* WHAT TO DO *
• 1. In the comment thread, what did the commenter's mom say when asked where to put her can of hairspray?
• 2. Rewrite the paragraph of the comment thread that begins "I had asked my mom" as a shorter version that keeps its main facts.

* STUDY TEXT *
########
Llewellenbruce about 11 years ago
Haven’t seen Earl move that fast in a while.
Templo S.U.D. about 11 years ago
Susie Derkins played the joke of “knocked-out eye” on Calvin when he hit her in the back of the head with a snowball. Boy, did Calvin fall for that one after getting kicked in the keester while looking for the eye by Susie.
Linguist about 11 years ago
That’d sure get me off the couch in a flat Yankee minute !
orinoco womble about 11 years ago
When I was a kid, they used to say “If you pick up a guinea pig by its tail its eyes will fall out.” (Because it doesn’t have one.) Maybe someone picked Gramma up?
RogueSymmetry about 11 years ago
When I was five, my mom had to call the plumber.
I had asked my mom where she wanted me to put her can of hairspray. She told me, “Put it in the potty.” When she heard the potty flush, she realized the error in her wording.
emptc12 about 11 years ago
Reminds me of “archy is shocked,” by Don Marquis, that begins .“speaking of shocking thingsas so many people are these daysi noted an incidentin a subway train recentlythat made my blood run colda dignified lookinggentleman with a longbrown beardin an absent minded mannersuddenly reached upand pulled his own left eyefrom the socket and ate it”.Not as gruesome as it seems. See Google Books for the rest. (Okay, it was a pickled onion.)
milania about 11 years ago
Poor dopey cow-pie head!
########
[Dataset records]
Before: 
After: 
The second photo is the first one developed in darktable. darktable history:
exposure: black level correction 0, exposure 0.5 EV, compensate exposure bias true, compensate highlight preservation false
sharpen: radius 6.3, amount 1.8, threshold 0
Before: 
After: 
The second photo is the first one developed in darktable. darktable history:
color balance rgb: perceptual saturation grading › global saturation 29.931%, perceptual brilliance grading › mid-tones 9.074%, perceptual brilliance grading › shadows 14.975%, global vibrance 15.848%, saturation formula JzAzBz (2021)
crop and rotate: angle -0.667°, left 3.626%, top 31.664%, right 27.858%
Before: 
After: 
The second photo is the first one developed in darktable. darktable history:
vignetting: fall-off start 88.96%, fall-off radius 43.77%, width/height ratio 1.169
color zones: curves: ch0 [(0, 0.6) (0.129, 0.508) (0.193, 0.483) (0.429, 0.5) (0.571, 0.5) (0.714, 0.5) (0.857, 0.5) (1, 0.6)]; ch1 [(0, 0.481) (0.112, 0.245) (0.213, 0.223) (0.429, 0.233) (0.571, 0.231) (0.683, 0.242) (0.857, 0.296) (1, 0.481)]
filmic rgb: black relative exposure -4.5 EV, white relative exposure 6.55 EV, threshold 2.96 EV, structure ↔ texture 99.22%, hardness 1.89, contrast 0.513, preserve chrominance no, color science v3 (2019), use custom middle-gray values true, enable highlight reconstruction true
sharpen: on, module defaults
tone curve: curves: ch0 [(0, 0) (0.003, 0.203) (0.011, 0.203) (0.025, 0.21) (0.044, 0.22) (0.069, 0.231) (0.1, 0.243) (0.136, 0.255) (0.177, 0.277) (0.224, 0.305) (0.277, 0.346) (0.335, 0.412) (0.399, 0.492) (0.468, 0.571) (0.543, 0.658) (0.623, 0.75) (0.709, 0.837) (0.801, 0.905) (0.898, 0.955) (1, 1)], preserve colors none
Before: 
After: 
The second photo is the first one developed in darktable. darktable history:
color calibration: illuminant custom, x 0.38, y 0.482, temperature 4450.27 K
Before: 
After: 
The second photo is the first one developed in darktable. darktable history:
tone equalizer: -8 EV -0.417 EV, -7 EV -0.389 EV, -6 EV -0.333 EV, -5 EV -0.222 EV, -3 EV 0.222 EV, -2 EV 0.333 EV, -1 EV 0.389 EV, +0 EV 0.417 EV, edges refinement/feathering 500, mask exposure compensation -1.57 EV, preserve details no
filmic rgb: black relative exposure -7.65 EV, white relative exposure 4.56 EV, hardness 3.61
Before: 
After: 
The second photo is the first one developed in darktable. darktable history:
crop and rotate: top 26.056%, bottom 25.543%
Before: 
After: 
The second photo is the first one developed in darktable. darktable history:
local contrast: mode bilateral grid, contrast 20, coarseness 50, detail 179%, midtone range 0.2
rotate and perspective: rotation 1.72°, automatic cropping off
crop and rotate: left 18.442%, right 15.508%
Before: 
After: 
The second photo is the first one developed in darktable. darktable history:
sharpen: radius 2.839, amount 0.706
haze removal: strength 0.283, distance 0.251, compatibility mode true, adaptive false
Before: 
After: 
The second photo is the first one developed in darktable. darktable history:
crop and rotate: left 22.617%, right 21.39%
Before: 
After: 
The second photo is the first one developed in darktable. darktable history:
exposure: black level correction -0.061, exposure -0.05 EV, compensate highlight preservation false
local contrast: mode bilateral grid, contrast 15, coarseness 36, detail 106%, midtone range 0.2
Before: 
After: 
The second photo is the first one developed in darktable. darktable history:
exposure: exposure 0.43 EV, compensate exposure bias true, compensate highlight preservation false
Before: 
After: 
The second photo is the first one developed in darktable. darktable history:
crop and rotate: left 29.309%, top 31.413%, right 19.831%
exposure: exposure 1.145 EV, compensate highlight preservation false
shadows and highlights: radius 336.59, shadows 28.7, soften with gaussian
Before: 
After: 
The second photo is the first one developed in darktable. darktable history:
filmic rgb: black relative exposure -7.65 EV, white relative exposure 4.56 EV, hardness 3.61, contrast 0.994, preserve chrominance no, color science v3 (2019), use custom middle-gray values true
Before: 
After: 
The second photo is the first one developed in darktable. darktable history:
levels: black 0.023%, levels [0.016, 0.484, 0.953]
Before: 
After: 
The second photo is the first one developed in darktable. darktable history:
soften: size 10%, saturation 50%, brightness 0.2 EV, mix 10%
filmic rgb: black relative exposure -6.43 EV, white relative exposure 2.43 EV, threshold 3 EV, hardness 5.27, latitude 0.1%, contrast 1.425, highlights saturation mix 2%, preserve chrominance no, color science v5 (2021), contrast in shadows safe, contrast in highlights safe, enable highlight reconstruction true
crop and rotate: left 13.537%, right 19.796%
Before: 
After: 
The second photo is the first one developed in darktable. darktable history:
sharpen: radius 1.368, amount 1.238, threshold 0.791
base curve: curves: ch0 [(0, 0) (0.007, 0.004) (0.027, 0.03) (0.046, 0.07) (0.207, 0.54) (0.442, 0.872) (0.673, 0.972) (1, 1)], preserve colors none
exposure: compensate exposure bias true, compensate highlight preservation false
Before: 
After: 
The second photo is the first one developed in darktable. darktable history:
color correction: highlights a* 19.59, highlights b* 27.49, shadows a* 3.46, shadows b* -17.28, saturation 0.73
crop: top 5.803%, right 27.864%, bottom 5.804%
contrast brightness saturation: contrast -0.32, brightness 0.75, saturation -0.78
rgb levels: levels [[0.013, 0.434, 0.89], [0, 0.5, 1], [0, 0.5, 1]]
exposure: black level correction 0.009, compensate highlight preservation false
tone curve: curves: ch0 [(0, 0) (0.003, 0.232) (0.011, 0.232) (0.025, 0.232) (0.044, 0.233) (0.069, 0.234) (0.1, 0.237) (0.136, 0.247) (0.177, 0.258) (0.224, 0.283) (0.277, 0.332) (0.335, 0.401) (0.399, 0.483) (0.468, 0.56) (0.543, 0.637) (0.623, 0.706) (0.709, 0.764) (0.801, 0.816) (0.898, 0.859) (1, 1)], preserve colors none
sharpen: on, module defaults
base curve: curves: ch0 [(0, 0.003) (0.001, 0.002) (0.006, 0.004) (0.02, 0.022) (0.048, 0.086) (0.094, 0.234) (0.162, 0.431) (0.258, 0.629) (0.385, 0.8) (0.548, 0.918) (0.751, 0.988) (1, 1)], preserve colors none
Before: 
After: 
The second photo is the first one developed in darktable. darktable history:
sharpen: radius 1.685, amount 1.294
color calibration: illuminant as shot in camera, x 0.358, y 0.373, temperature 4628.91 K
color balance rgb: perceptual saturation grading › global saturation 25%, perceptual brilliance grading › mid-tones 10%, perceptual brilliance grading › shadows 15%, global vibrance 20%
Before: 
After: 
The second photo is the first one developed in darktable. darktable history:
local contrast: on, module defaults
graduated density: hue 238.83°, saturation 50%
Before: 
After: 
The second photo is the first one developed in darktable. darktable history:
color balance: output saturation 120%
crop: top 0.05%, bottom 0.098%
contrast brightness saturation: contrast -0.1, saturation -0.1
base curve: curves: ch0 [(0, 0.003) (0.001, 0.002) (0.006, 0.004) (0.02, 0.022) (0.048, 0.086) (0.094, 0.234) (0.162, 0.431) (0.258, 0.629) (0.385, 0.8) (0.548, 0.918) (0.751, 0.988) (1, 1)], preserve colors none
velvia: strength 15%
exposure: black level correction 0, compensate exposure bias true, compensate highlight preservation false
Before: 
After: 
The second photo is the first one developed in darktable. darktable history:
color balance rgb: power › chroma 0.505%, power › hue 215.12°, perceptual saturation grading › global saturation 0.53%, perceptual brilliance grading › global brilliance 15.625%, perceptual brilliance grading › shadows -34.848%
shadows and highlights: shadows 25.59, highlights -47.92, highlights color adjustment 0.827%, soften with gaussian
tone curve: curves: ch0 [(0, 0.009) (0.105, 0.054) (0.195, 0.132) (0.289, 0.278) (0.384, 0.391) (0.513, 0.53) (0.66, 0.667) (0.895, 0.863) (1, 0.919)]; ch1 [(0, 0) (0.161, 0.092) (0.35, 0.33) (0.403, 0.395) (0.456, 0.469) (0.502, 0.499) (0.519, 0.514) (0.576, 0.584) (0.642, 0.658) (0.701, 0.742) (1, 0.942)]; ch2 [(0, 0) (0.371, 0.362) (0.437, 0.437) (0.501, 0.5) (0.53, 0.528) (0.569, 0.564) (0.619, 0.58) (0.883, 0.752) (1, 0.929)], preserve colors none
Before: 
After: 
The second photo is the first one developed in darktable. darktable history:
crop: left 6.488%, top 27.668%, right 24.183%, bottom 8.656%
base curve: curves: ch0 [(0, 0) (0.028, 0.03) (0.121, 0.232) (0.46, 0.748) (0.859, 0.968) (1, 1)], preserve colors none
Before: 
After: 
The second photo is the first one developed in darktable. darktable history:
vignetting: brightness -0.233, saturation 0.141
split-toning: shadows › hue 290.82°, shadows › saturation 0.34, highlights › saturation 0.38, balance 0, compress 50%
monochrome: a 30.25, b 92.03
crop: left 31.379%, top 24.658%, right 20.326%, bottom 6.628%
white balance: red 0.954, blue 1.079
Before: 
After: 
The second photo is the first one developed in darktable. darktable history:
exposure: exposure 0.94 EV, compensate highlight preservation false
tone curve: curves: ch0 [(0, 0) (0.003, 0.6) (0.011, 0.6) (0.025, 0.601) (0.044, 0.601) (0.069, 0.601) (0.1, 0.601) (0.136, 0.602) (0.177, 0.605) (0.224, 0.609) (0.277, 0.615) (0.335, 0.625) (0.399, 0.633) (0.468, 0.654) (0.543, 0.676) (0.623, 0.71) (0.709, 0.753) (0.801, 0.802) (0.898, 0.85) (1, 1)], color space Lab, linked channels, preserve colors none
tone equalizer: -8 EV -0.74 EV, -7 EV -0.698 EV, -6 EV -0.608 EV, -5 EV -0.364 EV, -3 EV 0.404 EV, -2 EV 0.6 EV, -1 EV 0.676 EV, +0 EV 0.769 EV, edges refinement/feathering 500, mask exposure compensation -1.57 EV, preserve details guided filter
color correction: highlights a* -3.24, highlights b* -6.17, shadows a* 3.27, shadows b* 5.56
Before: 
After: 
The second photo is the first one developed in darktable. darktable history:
########
* RESULTS OF THE TASKS *
• 1. She said, "Put it in the potty."

• 2. Asked where to put her can of hairspray, the mom answered "Put it in the potty," and only realized her wording was wrong when she heard the potty flush.